Items from a dataset:
___
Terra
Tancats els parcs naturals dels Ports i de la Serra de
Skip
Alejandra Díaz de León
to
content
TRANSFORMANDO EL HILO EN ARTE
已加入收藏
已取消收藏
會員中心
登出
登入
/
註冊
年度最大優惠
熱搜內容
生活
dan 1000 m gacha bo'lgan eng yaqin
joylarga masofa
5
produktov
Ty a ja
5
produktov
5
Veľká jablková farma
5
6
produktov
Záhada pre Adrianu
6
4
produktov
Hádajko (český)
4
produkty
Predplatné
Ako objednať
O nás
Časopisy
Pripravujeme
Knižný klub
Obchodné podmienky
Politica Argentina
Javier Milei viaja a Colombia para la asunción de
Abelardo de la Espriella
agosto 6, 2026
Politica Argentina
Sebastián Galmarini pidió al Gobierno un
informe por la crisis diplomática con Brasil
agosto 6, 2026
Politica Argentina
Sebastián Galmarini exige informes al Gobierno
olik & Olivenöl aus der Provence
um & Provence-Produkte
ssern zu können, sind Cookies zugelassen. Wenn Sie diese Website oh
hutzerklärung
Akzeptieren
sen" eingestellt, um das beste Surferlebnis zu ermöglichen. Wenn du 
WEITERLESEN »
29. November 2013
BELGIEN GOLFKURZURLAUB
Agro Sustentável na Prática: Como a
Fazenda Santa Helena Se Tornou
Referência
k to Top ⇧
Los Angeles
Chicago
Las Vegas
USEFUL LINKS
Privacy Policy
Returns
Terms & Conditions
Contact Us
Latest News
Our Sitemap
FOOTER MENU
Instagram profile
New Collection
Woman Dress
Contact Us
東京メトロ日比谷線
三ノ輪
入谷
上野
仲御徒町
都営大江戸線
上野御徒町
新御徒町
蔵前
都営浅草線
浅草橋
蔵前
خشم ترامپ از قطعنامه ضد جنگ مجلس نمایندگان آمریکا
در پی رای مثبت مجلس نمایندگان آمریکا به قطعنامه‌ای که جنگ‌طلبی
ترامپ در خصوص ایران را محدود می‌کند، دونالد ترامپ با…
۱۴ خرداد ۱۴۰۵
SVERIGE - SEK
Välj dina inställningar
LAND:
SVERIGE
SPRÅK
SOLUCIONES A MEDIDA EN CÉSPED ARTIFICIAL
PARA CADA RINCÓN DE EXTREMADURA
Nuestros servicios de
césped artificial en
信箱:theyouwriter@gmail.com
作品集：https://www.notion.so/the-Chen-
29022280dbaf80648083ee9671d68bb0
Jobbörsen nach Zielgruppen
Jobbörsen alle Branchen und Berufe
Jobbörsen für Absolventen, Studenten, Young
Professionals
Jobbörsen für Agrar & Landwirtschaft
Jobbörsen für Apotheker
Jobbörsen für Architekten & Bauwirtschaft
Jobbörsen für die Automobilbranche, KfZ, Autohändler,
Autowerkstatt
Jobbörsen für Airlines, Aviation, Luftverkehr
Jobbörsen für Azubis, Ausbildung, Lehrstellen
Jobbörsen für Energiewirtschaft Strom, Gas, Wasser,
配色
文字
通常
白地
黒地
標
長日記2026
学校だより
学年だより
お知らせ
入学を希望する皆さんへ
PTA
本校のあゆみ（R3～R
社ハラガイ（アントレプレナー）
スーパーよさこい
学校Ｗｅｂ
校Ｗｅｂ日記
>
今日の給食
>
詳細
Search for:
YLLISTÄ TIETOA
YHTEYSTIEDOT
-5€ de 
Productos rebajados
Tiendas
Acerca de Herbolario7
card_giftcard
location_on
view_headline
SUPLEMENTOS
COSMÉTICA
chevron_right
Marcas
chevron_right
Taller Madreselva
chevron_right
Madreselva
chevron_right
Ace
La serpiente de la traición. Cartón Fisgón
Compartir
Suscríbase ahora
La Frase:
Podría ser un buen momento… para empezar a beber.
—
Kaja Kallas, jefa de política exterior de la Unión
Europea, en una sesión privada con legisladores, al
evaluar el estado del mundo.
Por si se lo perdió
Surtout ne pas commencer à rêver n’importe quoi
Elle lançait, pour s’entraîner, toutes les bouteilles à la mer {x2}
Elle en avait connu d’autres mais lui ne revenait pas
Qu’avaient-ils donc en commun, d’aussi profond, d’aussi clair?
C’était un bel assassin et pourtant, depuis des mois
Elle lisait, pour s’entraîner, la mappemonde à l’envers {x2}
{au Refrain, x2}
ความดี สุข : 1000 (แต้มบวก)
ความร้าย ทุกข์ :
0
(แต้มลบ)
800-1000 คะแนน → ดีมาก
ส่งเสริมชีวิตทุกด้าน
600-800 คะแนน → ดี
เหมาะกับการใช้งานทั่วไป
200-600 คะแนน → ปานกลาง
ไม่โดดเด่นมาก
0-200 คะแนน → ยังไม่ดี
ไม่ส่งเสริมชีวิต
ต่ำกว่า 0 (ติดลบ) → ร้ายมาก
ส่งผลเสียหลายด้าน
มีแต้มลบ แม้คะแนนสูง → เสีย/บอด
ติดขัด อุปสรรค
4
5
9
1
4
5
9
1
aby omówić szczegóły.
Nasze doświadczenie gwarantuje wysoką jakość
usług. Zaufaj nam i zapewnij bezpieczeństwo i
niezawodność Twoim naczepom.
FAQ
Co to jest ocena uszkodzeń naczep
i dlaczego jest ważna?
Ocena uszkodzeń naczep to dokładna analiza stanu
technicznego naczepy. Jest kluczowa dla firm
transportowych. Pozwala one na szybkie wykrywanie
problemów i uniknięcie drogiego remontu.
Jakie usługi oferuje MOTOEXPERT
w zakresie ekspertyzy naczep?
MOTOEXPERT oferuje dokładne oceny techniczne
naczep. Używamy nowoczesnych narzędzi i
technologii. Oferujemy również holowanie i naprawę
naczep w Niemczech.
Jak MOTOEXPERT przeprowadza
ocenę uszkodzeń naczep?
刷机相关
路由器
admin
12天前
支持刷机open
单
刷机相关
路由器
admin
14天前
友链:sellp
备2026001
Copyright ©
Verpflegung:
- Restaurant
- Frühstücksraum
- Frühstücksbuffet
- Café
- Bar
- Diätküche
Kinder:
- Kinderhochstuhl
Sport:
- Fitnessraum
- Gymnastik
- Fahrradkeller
___
• PROBLEM DESCRIPTION: Pick out every line of the material that contains the string "مجلس". Case counts.

• SOLUTION FOR THIS EXERCISE:
خشم ترامپ از قطعنامه ضد جنگ مجلس نمایندگان آمریکا
در پی رای مثبت مجلس نمایندگان آمریکا به قطعنامه‌ای که جنگ‌طلبی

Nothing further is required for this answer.